25 Temmuz 2014 Cuma

Cavidan'ın Laneti (Return of Javidan)


Tarih: Temmuz 2014

Can ekibimizin tartışmasız biçimde zaman içerisinde en çok değişime uğrayan elemanlarından biridir. İlk zamanlardaki Rhonanthor Javidan nick’indeki Cavidan düşmüş, Haduket atmayı, parmaksız eldiven giymeyi bırakmış, Ege Üniversitesi Bilgisayar Mühendisliği birinci sınıf öğrencisi olmayı bırakmış, RÖR’leri ve üzerindeki laneti de azalarak tükenmiştir. Eğer bu lanetin ne olduğunu bilmiyorsanız da hatırlatalım, eskiden Can’ın lanetli olduğu yıllarda kendisiyle beraber bir şeye giriştiğinizde işler olması gerektiği gibi gitmezdi. Mesela yanınıza Can’ı alırsanız 20 yıldır aynı noktada satış yapan kokoreççinin bir anda ortadan kaybolması, otobüslerin belediyenin tahsis ettiği durakları es geçmesi, herkesçe bilinen ortam barlarının Silent Hill’e dönüşmesi gibi pek çok doğaüstü vaka yaşanırdı. Lakin önceden de söylediğim gibi bu lanet zamanla kayboldu, ya da daha doğrusu biz öyle zannediyorduk.

* Verilen Veriler *
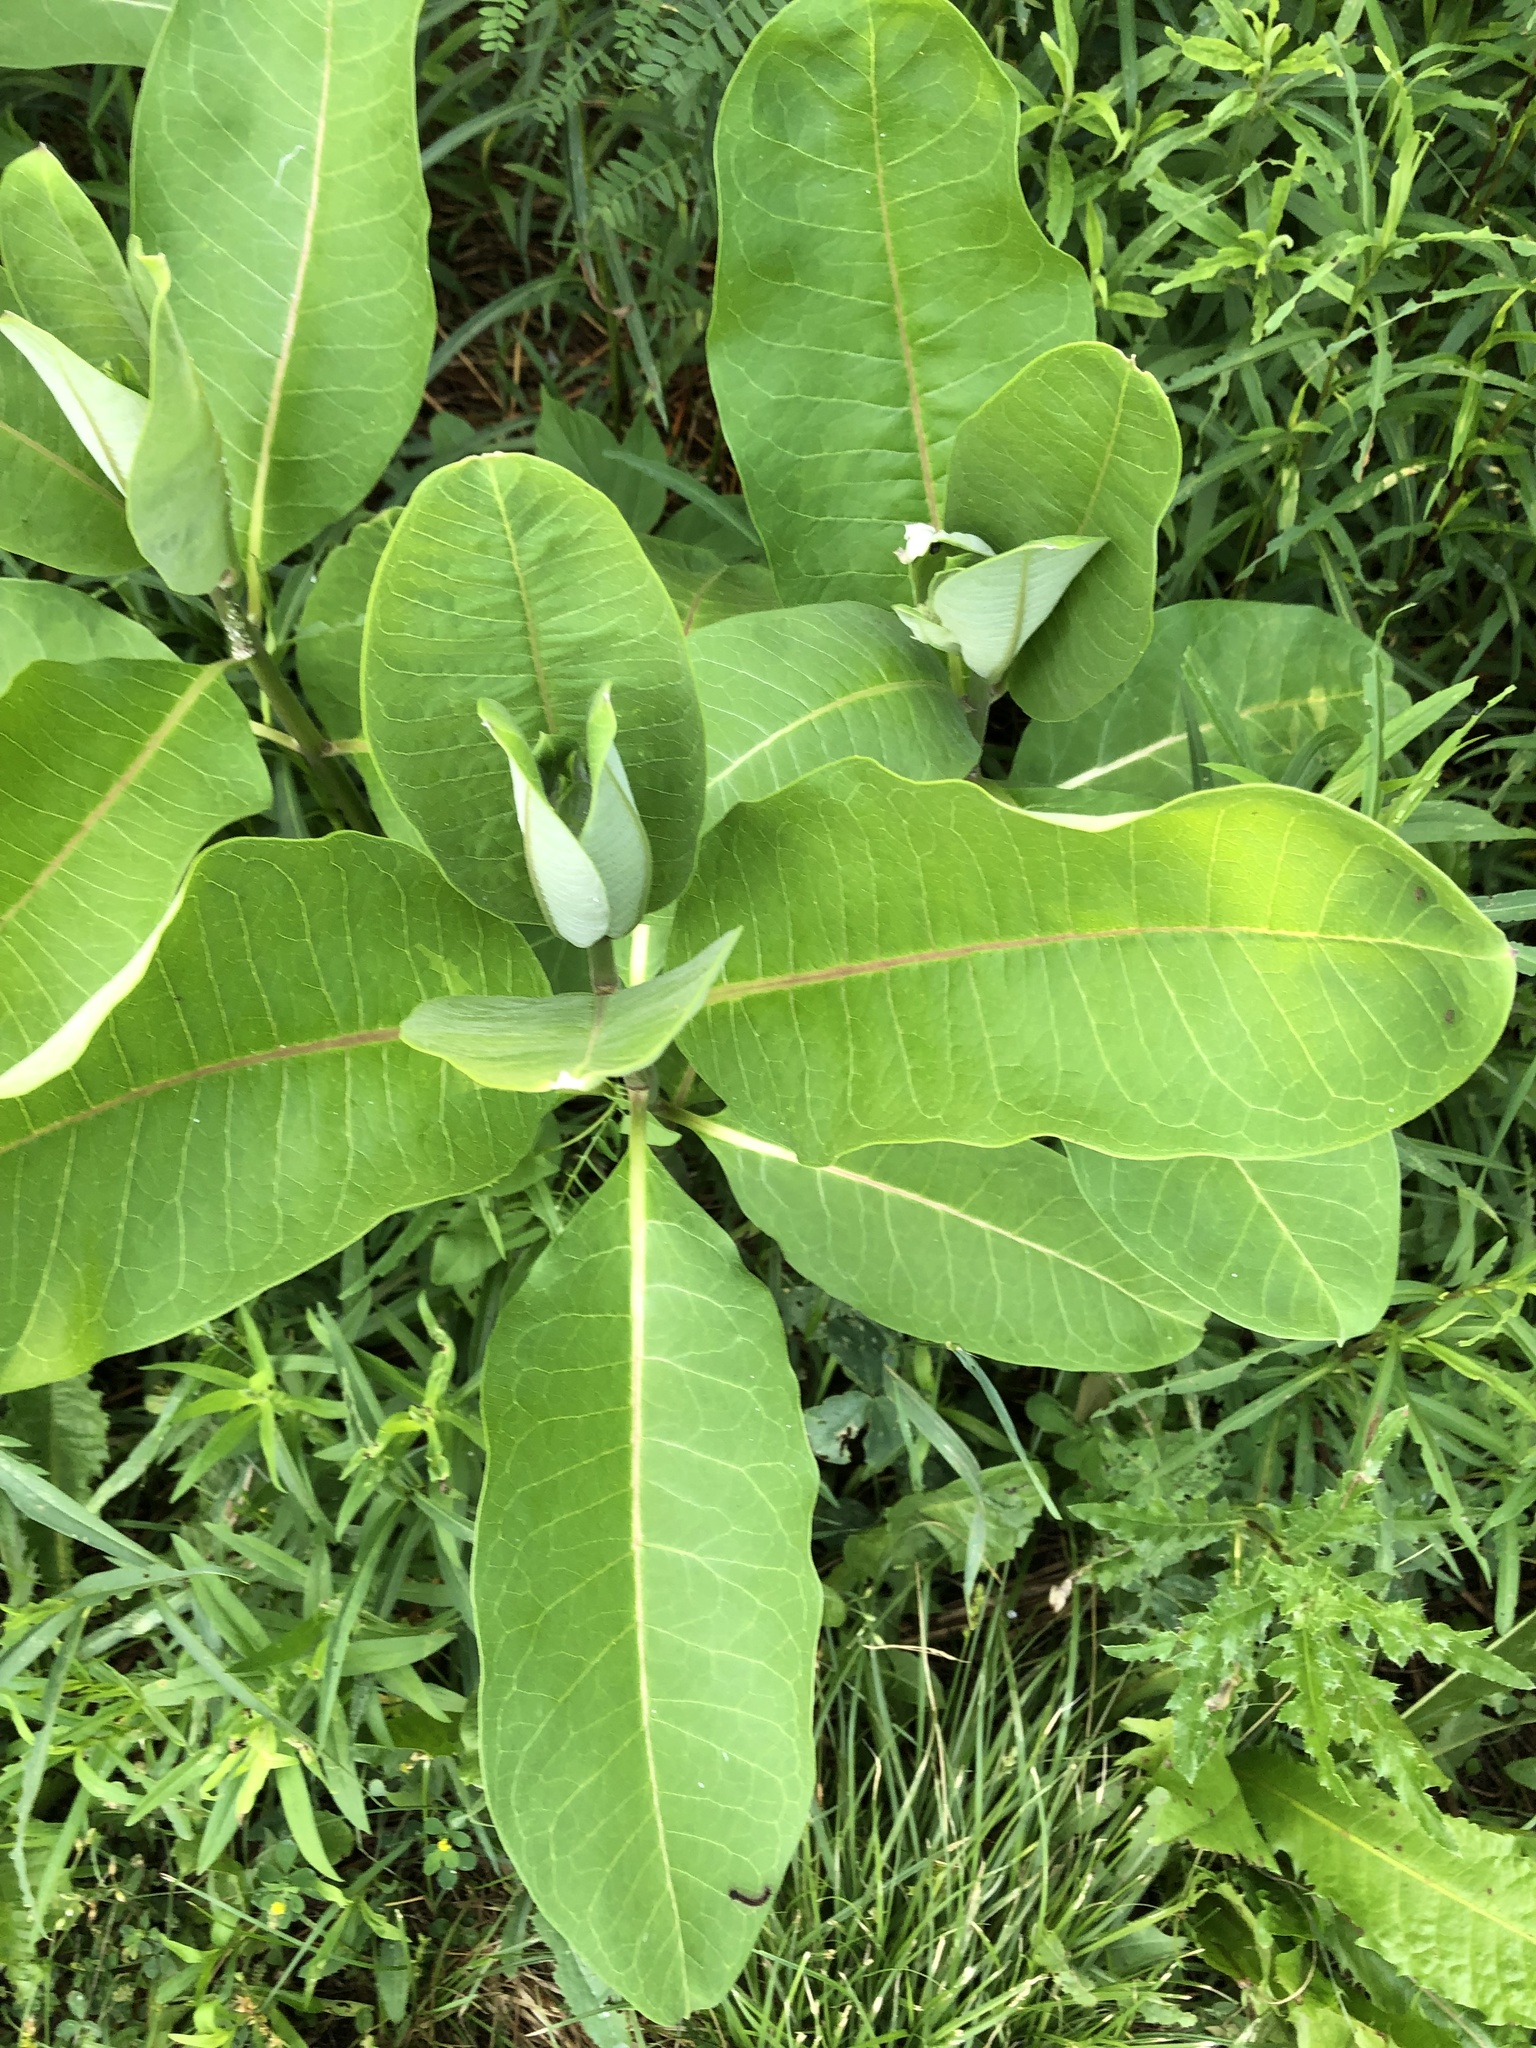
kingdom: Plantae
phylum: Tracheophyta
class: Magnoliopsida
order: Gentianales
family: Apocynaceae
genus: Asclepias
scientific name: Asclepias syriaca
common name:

* Yapılacaklar *
- 1) Cavidan'ın laneti yazısına göre Can ilk zamanlarında hangi üniversitenin hangi bölümünde birinci sınıf öğrencisiydi?
- 2) Kayıtlarda "order: Gentianales" ifadesini içeren satırdan kayıtların sonuna kadar her şeyi, "common name" yerine "vernacular name" koyarak yeniden yazın.

* Görev Bazında Sonuçlar *
- 1) Ege Üniversitesi Bilgisayar Mühendisliği

- 2)
order: Gentianales
family: Apocynaceae
genus: Asclepias
scientific name: Asclepias syriaca
vernacular name:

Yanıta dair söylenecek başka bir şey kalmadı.